We think you need these skills to ace Member of Engineering
Some tips for your application 🫡
Show Your Passion for AI: When writing your application, let us see your enthusiasm for artificial intelligence and data quality. Share any relevant projects or experiences that highlight your commitment to pushing the boundaries in this field.
Tailor Your CV and Cover Letter: Make sure to customise your CV and cover letter to reflect the specific skills and experiences mentioned in the job description. We want to see how your background aligns with our mission at Poolside!
Highlight Collaboration Skills: Since you'll be working closely with various teams, emphasise your ability to collaborate effectively. Mention any past experiences where teamwork led to successful outcomes, especially in engineering or research contexts.
Apply Through Our Website: We encourage you to apply directly through our website. It’s the best way for us to receive your application and ensures you’re considered for the role. Plus, it shows you’re keen on joining our team!

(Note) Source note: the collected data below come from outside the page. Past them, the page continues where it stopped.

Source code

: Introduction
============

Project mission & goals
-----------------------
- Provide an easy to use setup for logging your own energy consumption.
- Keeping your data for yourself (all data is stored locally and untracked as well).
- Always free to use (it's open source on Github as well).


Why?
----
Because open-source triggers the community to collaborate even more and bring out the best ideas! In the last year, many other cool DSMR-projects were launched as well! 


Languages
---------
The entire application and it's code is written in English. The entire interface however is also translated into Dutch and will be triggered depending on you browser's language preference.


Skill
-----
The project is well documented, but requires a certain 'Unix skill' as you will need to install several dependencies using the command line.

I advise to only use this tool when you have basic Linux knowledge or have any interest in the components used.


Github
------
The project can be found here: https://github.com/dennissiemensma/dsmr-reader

How to prepare for a job interview at poolside
✨Know Your Stuff
Make sure you brush up on the latest research related to Large Language Models (LLMs) and data quality. Familiarise yourself with relevant open-source datasets and models, as this will show your passion and commitment to the field.
✨Showcase Your Experience
Be ready to discuss your hands-on experience with machine learning and engineering. Highlight any projects where you've designed complex data pipelines or worked with large-scale GPU clusters. Concrete examples will help you stand out!
✨Collaborative Spirit
Since the role involves working closely with various teams, demonstrate your ability to collaborate effectively. Share examples of how you've successfully worked in cross-functional teams and maintained short feedback loops to improve project outcomes.
✨Ask Insightful Questions
Prepare thoughtful questions about the company's approach to dataset design and pretraining. This not only shows your interest but also gives you a chance to gauge if their values align with yours. Plus, it makes for a great conversation starter!